For dogs, spending time each day working with training keeps them engaged. Allow for time every day to take your dog through the skills that they know. If your dog knows tricks, let them show those to you. They often take pride in doing so. Encouraging your dog to come to you for a treat can exercise their mind. Studies have shown that older dogs can learn new tricks, so try to train your dog to a new skill.
Another reason to keep elder pets engaged is to keep tabs on how they are doing day to day and help us to know when changes in movement and mental attitude come about. If you tend to talk to your cat throughout the day, keep it up. It just may provide the engagement they need to not withdraw socially.
Regular Veterinary Visits
Senior pets should have more frequent veterinary check-ups. Regular examinations can help identify health issues early and ensure your pet receives the appropriate care. We recommend that senior pets have exams twice per year since their health can change so quickly. Discuss with your veterinarian about senior pet wellness exams, which may include blood work, dental check-ups, and screenings for common age-related conditions. Stay up-to-date with vaccinations and parasite control.
Comfort and Safety
Make your home senior-pet-friendly by addressing their comfort and safety needs. Sometimes this means providing skid proof mats for slick floors and possibly stairs or ramps up to couches, chairs or cat perches.

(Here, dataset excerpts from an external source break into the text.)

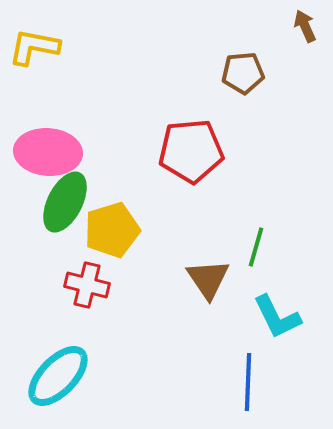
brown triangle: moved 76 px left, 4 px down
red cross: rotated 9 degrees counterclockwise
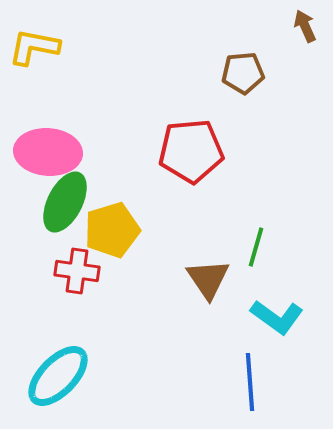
red cross: moved 10 px left, 14 px up; rotated 6 degrees counterclockwise
cyan L-shape: rotated 28 degrees counterclockwise
blue line: moved 2 px right; rotated 6 degrees counterclockwise
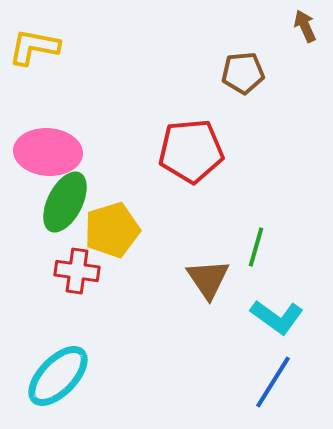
blue line: moved 23 px right; rotated 36 degrees clockwise
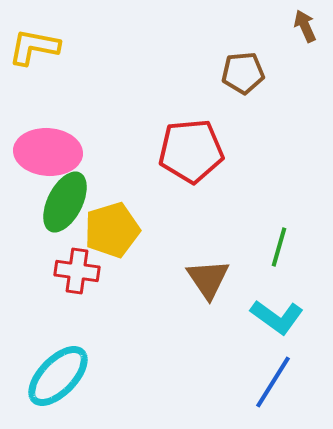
green line: moved 23 px right
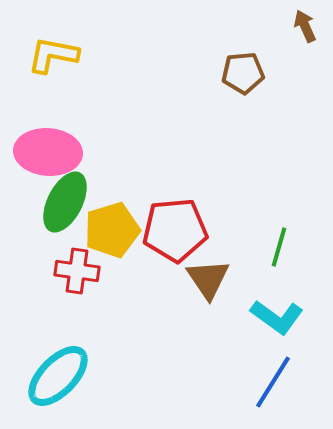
yellow L-shape: moved 19 px right, 8 px down
red pentagon: moved 16 px left, 79 px down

Provide soft bedding and cozy resting places free from drafts. Ensure your home is well-lit to help senior pets with impaired vision. Also if your pet is vision impaired and there are changes to furniture configurations, walk around with your pet a few times so they can learn the new arrangement with as few collisions as possible.

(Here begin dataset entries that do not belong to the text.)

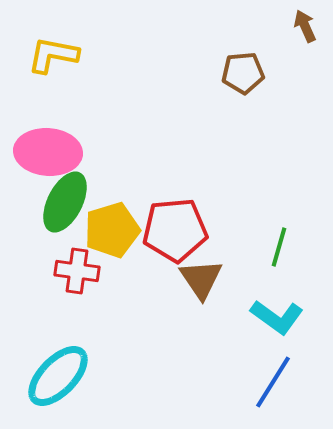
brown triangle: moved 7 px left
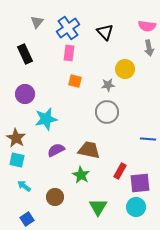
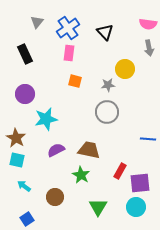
pink semicircle: moved 1 px right, 2 px up
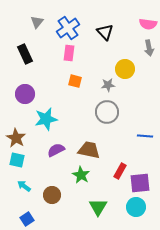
blue line: moved 3 px left, 3 px up
brown circle: moved 3 px left, 2 px up
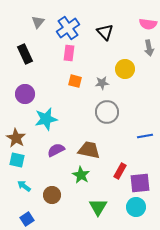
gray triangle: moved 1 px right
gray star: moved 6 px left, 2 px up
blue line: rotated 14 degrees counterclockwise
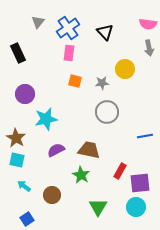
black rectangle: moved 7 px left, 1 px up
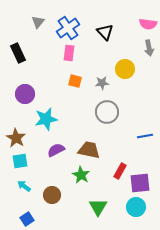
cyan square: moved 3 px right, 1 px down; rotated 21 degrees counterclockwise
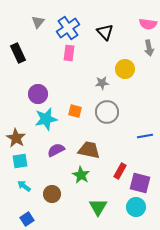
orange square: moved 30 px down
purple circle: moved 13 px right
purple square: rotated 20 degrees clockwise
brown circle: moved 1 px up
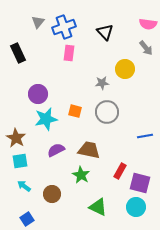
blue cross: moved 4 px left, 1 px up; rotated 15 degrees clockwise
gray arrow: moved 3 px left; rotated 28 degrees counterclockwise
green triangle: rotated 36 degrees counterclockwise
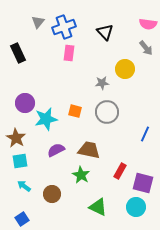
purple circle: moved 13 px left, 9 px down
blue line: moved 2 px up; rotated 56 degrees counterclockwise
purple square: moved 3 px right
blue square: moved 5 px left
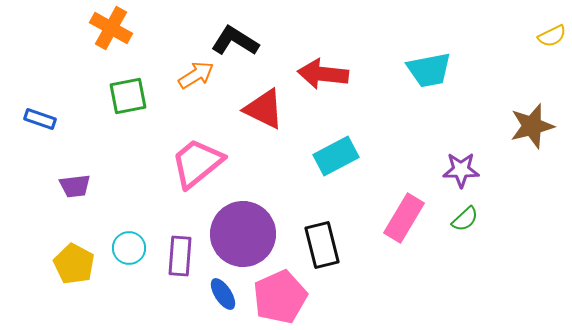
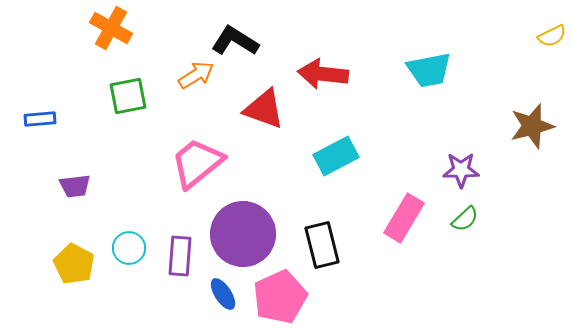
red triangle: rotated 6 degrees counterclockwise
blue rectangle: rotated 24 degrees counterclockwise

Understanding that senior pets may not have the same energy levels or abilities as they did in their youth is crucial. Adjust your expectations and be patient with them as they age gracefully. Be aware of changes in behavior or routines that may signal discomfort or pain. Offer gentle affection and understanding during moments of vulnerability.
Caring for senior cats and dogs is a rewarding experience that requires attention to their evolving needs. Proper nutrition, pain management, exercise, and mental stimulation are all essential components of ensuring their well-being in their later years. Remember that your senior pet has given you years of love and companionship, and it’s our responsibility to provide them with the best care possible as they enjoy their well-deserved retirement. With your dedication and the guidance of your veterinarian, your senior pet can continue to thrive and bring joy to your life for years to come.